The Yampa Elementary School is one of the few buildings of its age in Craig, nearing 100 years old. The Yampa is certainly one of the oldest government buildings in Craig. And the Yampa is in excellent condition.
Many people have very fond memories of the Yampa building. In my family, my mother, myself, my brother, and my sister all attended the Yampa for at least 6 years. There are many names associated with the Yampa that resonate for hundreds of former students. Minnie Sheard, the school nurse; Miss Gibbons, the music teacher who gave many of us such a good start for the years of excellent bands that Vern Davis directed at the High School; and so many other teachers (names like Livingston, Updike, Trantham, and Blamey come rushing back) made the Yampa a pretty special places for children. We were trusted to walk to school, passing houses owned by the Ballecks, the Lyons, the Herods, Duprees, the Klines, the Shrimptons, and the Pleasants, and even crossed Yampa Avenue unassisted. School carnivals put on by the PTA featured games and activities in the gymnasium/auditorium on the north end of the building.

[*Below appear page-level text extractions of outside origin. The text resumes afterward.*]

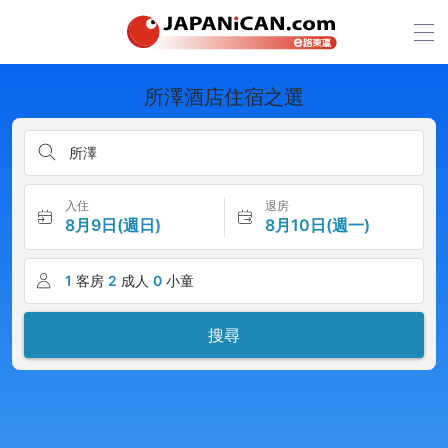
所澤酒店住宿之選
所澤
入住
退房
8月9日(週日)
8月10日(週一)
1
客房
2
成人
0
小童
搜尋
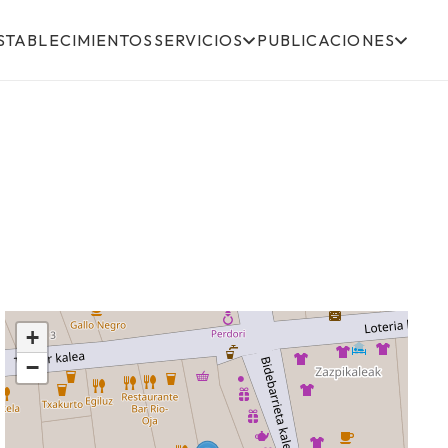
STABLECIMIENTOS
SERVICIOS
PUBLICACIONES
+
−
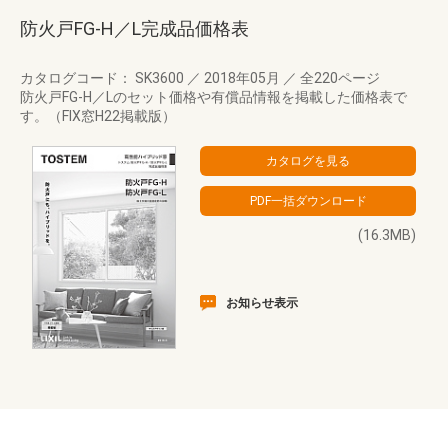
防火戸FG-H／L完成品価格表
カタログコード： SK3600
／
2018年05月
／
全220ページ
防火戸FG-H／Lのセット価格や有償品情報を掲載した価格表で
す。（FIX窓H22掲載版）
(16.3MB)
お知らせ表示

The Yampa Elementary School is truly a building that should be an asset to the entire community. Perhaps that purpose is served by turning the Yampa over to Memorial Regional Health, but the lack of details about Memorial Regional Health’s plans give me concern. I would suggest that the school board, as the current organization with the fiduciary responsibility for the Yampa Elementary School, needs to take three steps to protect the Yampa as a community asset.

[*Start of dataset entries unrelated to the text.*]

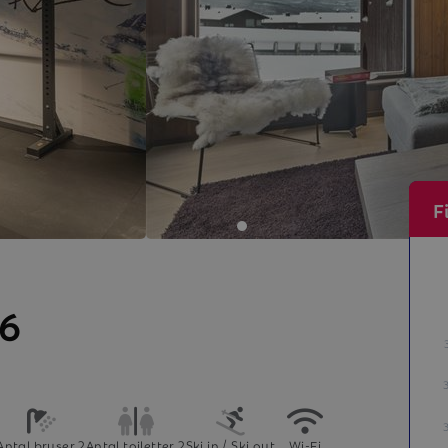
F
06
Antal bruser 2
Antal toiletter 2
Ski in / Ski out
Wi-Fi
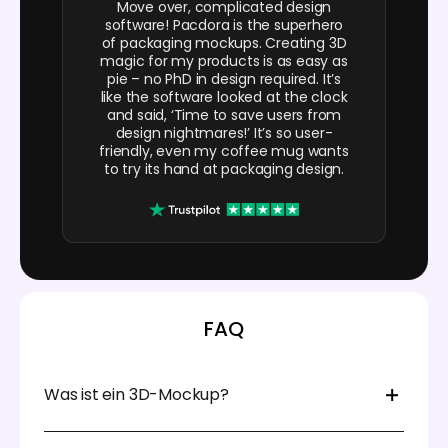
Move over, complicated design
software! Pacdora is the superhero
of packaging mockups. Creating 3D
magic for my products is as easy as
pie – no PhD in design required. It’s
like the software looked at the clock
and said, ‘Time to save users from
design nightmares!’ It’s so user-
friendly, even my coffee mug wants
to try its hand at packaging design.
FAQ
Was ist ein 3D-Mockup?
Ein 3D-Mockup ist ein Tool, das Ihnen hilft, Ihr Design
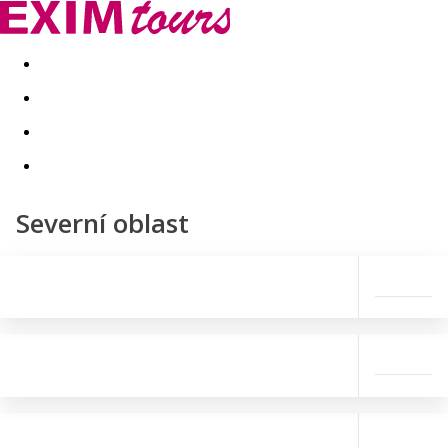
Akční nabídky
Last minute
First minute - Exotika a zim
Severní oblast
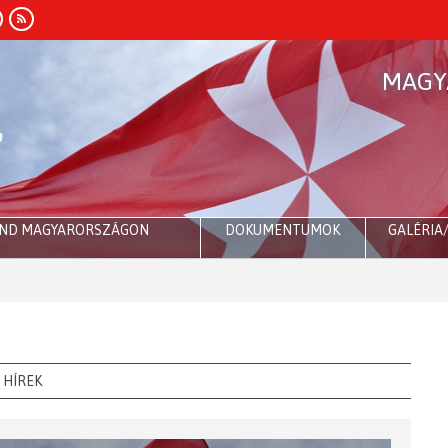
MAGY
END MAGYARORSZÁGON
DOKUMENTUMOK
GALÉRIA
Róma
HÍREK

First, the school board needs to make sure that Memorial Regional Health understands that it too has a fiduciary responsibility to operate and protect the Yampa as a community asset. At such time as Memorial Regional Health no longer needs the Yampa, then it would be the responsibility of Memorial Regional Health to pass the Yampa on to one or more community groups who would also use the Yampa for the benefit of the people of Craig. Second, that would mean that the contract with Memorial Regional Health and the real property upon which the Yampa sits carry appropriate contractual and covenant obligations to ensure that the Yampa remain in good condition. Finally it would be prudent to have a group of active and involved citizens who are tasked with making sure the Yampa building is kept in good condition and that no changes are make which would permanently detract from the use of the Yampa as a community asset, hopefully for the next 100 years.
I hope that the Yampa building does not suffer the same fate as the Breeze building.